◆ **Exercise instructions**
Repeat the entire listing exactly.

◆ **Data for analysis**
________________________

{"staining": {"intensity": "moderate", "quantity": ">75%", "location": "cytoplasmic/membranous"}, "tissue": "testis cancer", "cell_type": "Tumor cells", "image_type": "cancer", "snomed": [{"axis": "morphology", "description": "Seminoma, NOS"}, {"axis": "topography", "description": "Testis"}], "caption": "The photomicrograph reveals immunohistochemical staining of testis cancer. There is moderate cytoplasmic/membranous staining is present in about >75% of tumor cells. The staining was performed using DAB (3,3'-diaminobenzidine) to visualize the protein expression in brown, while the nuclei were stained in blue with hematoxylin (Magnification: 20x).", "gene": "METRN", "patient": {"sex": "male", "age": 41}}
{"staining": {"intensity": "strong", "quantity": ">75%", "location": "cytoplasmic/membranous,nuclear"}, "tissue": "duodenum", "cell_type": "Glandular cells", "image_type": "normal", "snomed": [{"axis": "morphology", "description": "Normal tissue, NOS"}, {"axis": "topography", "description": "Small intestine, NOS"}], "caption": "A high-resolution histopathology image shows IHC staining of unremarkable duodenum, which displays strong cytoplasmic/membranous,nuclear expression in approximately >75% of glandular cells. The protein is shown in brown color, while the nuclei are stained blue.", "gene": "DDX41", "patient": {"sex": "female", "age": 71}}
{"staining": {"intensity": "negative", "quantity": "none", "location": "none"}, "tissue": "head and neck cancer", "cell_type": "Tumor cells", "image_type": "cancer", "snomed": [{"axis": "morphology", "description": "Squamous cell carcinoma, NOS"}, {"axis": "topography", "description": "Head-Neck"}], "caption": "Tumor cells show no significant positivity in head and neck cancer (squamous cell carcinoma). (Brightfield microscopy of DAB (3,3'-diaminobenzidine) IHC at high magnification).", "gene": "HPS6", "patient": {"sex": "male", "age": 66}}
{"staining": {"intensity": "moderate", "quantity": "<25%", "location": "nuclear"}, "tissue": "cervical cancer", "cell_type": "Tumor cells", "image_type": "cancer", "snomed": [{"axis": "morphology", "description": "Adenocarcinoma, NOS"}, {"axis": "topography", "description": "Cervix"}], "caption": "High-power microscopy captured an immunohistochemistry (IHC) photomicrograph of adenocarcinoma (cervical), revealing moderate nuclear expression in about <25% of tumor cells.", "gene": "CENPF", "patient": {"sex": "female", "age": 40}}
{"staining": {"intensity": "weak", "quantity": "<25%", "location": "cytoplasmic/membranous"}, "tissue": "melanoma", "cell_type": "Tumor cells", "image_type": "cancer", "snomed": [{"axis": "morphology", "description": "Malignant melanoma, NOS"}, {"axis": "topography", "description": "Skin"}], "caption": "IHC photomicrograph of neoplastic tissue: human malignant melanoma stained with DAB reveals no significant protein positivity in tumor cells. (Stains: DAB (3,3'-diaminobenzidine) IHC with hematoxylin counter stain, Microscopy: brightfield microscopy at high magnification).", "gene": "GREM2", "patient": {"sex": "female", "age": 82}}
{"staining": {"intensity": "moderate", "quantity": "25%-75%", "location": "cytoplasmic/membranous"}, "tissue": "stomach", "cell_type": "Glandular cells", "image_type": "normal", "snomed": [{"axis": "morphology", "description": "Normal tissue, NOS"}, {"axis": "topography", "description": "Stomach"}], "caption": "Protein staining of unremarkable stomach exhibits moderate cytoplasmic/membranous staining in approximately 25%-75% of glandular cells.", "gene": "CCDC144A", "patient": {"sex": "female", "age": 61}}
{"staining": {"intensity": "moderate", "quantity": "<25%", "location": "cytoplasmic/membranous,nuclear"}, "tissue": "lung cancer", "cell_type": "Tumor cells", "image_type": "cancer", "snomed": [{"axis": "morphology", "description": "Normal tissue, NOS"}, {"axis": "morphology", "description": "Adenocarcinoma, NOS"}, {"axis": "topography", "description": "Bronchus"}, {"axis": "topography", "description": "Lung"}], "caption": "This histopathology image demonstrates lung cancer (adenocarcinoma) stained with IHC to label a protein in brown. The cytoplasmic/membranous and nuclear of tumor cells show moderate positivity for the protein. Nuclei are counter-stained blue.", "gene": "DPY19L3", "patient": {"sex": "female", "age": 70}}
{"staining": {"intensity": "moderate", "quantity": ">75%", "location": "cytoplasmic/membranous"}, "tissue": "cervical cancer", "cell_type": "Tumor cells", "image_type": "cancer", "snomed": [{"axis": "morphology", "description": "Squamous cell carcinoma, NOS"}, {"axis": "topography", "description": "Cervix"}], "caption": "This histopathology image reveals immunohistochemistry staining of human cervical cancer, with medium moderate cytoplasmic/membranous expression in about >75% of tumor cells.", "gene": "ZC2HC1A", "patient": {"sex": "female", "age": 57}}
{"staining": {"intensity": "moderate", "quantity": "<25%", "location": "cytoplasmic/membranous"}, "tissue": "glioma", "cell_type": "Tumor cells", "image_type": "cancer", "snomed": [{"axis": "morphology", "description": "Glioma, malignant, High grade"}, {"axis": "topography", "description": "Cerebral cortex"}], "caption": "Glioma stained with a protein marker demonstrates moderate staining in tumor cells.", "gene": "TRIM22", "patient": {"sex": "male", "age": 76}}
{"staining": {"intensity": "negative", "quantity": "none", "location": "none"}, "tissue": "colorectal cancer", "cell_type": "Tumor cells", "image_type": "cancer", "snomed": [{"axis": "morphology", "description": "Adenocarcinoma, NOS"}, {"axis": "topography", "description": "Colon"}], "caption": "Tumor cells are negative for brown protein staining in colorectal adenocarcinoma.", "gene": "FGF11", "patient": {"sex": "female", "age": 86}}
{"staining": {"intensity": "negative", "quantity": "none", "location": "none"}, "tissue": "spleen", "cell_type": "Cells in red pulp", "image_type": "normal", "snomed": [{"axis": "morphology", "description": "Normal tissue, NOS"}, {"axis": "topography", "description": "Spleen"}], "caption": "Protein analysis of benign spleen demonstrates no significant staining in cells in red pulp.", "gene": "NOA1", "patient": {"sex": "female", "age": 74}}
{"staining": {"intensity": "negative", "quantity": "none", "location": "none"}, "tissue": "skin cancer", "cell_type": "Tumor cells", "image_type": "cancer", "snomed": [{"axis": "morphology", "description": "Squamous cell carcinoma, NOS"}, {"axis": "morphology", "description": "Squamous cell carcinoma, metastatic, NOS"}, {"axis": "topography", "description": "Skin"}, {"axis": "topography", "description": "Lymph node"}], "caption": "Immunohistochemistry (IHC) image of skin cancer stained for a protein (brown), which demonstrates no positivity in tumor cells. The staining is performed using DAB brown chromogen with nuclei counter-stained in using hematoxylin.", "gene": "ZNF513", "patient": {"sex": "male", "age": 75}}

________________________

◆ **Answer**
{"staining": {"intensity": "moderate", "quantity": ">75%", "location": "cytoplasmic/membranous"}, "tissue": "testis cancer", "cell_type": "Tumor cells", "image_type": "cancer", "snomed": [{"axis": "morphology", "description": "Seminoma, NOS"}, {"axis": "topography", "description": "Testis"}], "caption": "The photomicrograph reveals immunohistochemical staining of testis cancer. There is moderate cytoplasmic/membranous staining is present in about >75% of tumor cells. The staining was performed using DAB (3,3'-diaminobenzidine) to visualize the protein expression in brown, while the nuclei were stained in blue with hematoxylin (Magnification: 20x).", "gene": "METRN", "patient": {"sex": "male", "age": 41}}
{"staining": {"intensity": "strong", "quantity": ">75%", "location": "cytoplasmic/membranous,nuclear"}, "tissue": "duodenum", "cell_type": "Glandular cells", "image_type": "normal", "snomed": [{"axis": "morphology", "description": "Normal tissue, NOS"}, {"axis": "topography", "description": "Small intestine, NOS"}], "caption": "A high-resolution histopathology image shows IHC staining of unremarkable duodenum, which displays strong cytoplasmic/membranous,nuclear expression in approximately >75% of glandular cells. The protein is shown in brown color, while the nuclei are stained blue.", "gene": "DDX41", "patient": {"sex": "female", "age": 71}}
{"staining": {"intensity": "negative", "quantity": "none", "location": "none"}, "tissue": "head and neck cancer", "cell_type": "Tumor cells", "image_type": "cancer", "snomed": [{"axis": "morphology", "description": "Squamous cell carcinoma, NOS"}, {"axis": "topography", "description": "Head-Neck"}], "caption": "Tumor cells show no significant positivity in head and neck cancer (squamous cell carcinoma). (Brightfield microscopy of DAB (3,3'-diaminobenzidine) IHC at high magnification).", "gene": "HPS6", "patient": {"sex": "male", "age": 66}}
{"staining": {"intensity": "moderate", "quantity": "<25%", "location": "nuclear"}, "tissue": "cervical cancer", "cell_type": "Tumor cells", "image_type": "cancer", "snomed": [{"axis": "morphology", "description": "Adenocarcinoma, NOS"}, {"axis": "topography", "description": "Cervix"}], "caption": "High-power microscopy captured an immunohistochemistry (IHC) photomicrograph of adenocarcinoma (cervical), revealing moderate nuclear expression in about <25% of tumor cells.", "gene": "CENPF", "patient": {"sex": "female", "age": 40}}
{"staining": {"intensity": "weak", "quantity": "<25%", "location": "cytoplasmic/membranous"}, "tissue": "melanoma", "cell_type": "Tumor cells", "image_type": "cancer", "snomed": [{"axis": "morphology", "description": "Malignant melanoma, NOS"}, {"axis": "topography", "description": "Skin"}], "caption": "IHC photomicrograph of neoplastic tissue: human malignant melanoma stained with DAB reveals no significant protein positivity in tumor cells. (Stains: DAB (3,3'-diaminobenzidine) IHC with hematoxylin counter stain, Microscopy: brightfield microscopy at high magnification).", "gene": "GREM2", "patient": {"sex": "female", "age": 82}}
{"staining": {"intensity": "moderate", "quantity": "25%-75%", "location": "cytoplasmic/membranous"}, "tissue": "stomach", "cell_type": "Glandular cells", "image_type": "normal", "snomed": [{"axis": "morphology", "description": "Normal tissue, NOS"}, {"axis": "topography", "description": "Stomach"}], "caption": "Protein staining of unremarkable stomach exhibits moderate cytoplasmic/membranous staining in approximately 25%-75% of glandular cells.", "gene": "CCDC144A", "patient": {"sex": "female", "age": 61}}
{"staining": {"intensity": "moderate", "quantity": "<25%", "location": "cytoplasmic/membranous,nuclear"}, "tissue": "lung cancer", "cell_type": "Tumor cells", "image_type": "cancer", "snomed": [{"axis": "morphology", "description": "Normal tissue, NOS"}, {"axis": "morphology", "description": "Adenocarcinoma, NOS"}, {"axis": "topography", "description": "Bronchus"}, {"axis": "topography", "description": "Lung"}], "caption": "This histopathology image demonstrates lung cancer (adenocarcinoma) stained with IHC to label a protein in brown. The cytoplasmic/membranous and nuclear of tumor cells show moderate positivity for the protein. Nuclei are counter-stained blue.", "gene": "DPY19L3", "patient": {"sex": "female", "age": 70}}
{"staining": {"intensity": "moderate", "quantity": ">75%", "location": "cytoplasmic/membranous"}, "tissue": "cervical cancer", "cell_type": "Tumor cells", "image_type": "cancer", "snomed": [{"axis": "morphology", "description": "Squamous cell carcinoma, NOS"}, {"axis": "topography", "description": "Cervix"}], "caption": "This histopathology image reveals immunohistochemistry staining of human cervical cancer, with medium moderate cytoplasmic/membranous expression in about >75% of tumor cells.", "gene": "ZC2HC1A", "patient": {"sex": "female", "age": 57}}
{"staining": {"intensity": "moderate", "quantity": "<25%", "location": "cytoplasmic/membranous"}, "tissue": "glioma", "cell_type": "Tumor cells", "image_type": "cancer", "snomed": [{"axis": "morphology", "description": "Glioma, malignant, High grade"}, {"axis": "topography", "description": "Cerebral cortex"}], "caption": "Glioma stained with a protein marker demonstrates moderate staining in tumor cells.", "gene": "TRIM22", "patient": {"sex": "male", "age": 76}}
{"staining": {"intensity": "negative", "quantity": "none", "location": "none"}, "tissue": "colorectal cancer", "cell_type": "Tumor cells", "image_type": "cancer", "snomed": [{"axis": "morphology", "description": "Adenocarcinoma, NOS"}, {"axis": "topography", "description": "Colon"}], "caption": "Tumor cells are negative for brown protein staining in colorectal adenocarcinoma.", "gene": "FGF11", "patient": {"sex": "female", "age": 86}}
{"staining": {"intensity": "negative", "quantity": "none", "location": "none"}, "tissue": "spleen", "cell_type": "Cells in red pulp", "image_type": "normal", "snomed": [{"axis": "morphology", "description": "Normal tissue, NOS"}, {"axis": "topography", "description": "Spleen"}], "caption": "Protein analysis of benign spleen demonstrates no significant staining in cells in red pulp.", "gene": "NOA1", "patient": {"sex": "female", "age": 74}}
{"staining": {"intensity": "negative", "quantity": "none", "location": "none"}, "tissue": "skin cancer", "cell_type": "Tumor cells", "image_type": "cancer", "snomed": [{"axis": "morphology", "description": "Squamous cell carcinoma, NOS"}, {"axis": "morphology", "description": "Squamous cell carcinoma, metastatic, NOS"}, {"axis": "topography", "description": "Skin"}, {"axis": "topography", "description": "Lymph node"}], "caption": "Immunohistochemistry (IHC) image of skin cancer stained for a protein (brown), which demonstrates no positivity in tumor cells. The staining is performed using DAB brown chromogen with nuclei counter-stained in using hematoxylin.", "gene": "ZNF513", "patient": {"sex": "male", "age": 75}}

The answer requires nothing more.